Here are three sad predictions for the coming new year:

  1. One day during 2014 there will be yet another shooting rampage somewhere in America.
  2. The killer will be a male aged between fifteen and forty.
  3. Although there will be renewed calls for stricter gun control, the political establishment will neither address nor even discuss the fundamental questions raised by these periodic killing sprees.

ScreenHunter_472 Dec. 23 10.00In the wake of the December 2012 massacre at Sandy Hook elementary school in Newton, Connecticut, when twenty children and six adults were killed by a lone gunman, there was much talk about the need for stricter gun control. President Obama urged Congress to pass laws that would strengthen background checks, ban assault weapons, and limit magazine capacity to ten cartridges; but a bill including these measures was defeated in the Senate.
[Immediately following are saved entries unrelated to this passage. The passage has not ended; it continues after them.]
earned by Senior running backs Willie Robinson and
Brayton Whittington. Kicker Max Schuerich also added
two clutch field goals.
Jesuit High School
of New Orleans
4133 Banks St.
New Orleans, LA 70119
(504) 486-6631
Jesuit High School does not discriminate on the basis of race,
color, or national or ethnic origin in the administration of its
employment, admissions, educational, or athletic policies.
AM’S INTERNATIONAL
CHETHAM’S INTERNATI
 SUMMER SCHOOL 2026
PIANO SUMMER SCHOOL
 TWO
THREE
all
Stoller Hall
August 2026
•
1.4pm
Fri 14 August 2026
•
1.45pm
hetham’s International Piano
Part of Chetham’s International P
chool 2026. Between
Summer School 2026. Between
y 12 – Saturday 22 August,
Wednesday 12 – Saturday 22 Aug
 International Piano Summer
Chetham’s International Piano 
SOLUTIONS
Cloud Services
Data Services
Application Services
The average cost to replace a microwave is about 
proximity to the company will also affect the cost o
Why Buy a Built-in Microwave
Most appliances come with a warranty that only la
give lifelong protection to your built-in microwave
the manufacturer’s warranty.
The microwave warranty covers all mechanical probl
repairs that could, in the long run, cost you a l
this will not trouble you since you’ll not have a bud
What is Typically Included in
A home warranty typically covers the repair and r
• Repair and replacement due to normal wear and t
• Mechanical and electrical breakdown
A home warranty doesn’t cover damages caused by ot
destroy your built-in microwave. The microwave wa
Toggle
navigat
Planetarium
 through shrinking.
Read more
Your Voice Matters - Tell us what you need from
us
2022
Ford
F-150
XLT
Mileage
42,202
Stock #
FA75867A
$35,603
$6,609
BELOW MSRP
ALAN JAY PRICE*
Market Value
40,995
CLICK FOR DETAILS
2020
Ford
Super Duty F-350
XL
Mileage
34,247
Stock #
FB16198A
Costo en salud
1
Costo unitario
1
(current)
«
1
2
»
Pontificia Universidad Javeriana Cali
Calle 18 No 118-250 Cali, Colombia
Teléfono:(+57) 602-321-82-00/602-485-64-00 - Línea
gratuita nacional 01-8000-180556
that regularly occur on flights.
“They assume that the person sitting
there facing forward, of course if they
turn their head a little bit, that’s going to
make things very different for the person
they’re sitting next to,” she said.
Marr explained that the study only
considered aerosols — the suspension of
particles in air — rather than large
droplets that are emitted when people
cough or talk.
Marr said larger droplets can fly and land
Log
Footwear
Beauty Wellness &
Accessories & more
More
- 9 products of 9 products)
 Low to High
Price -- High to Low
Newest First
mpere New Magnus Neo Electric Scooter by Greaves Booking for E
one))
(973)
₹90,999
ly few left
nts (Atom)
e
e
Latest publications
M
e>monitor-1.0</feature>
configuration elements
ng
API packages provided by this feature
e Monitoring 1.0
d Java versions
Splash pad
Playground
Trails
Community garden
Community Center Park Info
At the state level, over a hundred new gun laws have been enacted in 2013, but two-thirds of these loosen rather than tighten restrictions on the buying and owning of guns.

This is regrettable. Without question, laws that make it harder for potential killers (particularly individuals exhibiting signs of mental instability) to acquire guns (particularly semi-automatic assault weapons) would be a good thing. But we are kidding ourselves if we think the availability of such weapons is the main problem.

We need to ask this question: why is it that every few months somewhere in America a young man goes on a killing spree? The regularity with which this occurs suggests it is a symptom of a cultural malaise. So if we really want to address it meaningfully, we have to identify the underlying causes. That means we must first ask these questions:

  1. Why is our society producing these alienated, depressed, angry and mentally unstable young men?
  2. Why does their anger and alienation express itself in the form that it does—typically, a sudden volley of random violence?

Unless and until our response to these tragedies includes trying to tackle questions like these, it will remain superficial and ineffective. Sure, we can increase security at elementary schools; but the killer can always walk into a college classroom, a hospital, a restaurant, or a shopping mall. We can—and should—ban assault weapons; but a dozen people can still be killed with two revolvers. We can more or less eliminate some hazards: tight airport security reduces almost to zero the chances that someone will smuggle weapons or explosives onto a plane. But we cannot eliminate the possibility that a mentally ill person will get hold of a gun and shoot some strangers. No society can. All we can do is try to reduce the likelihood of such incidents. It's all about probabilities.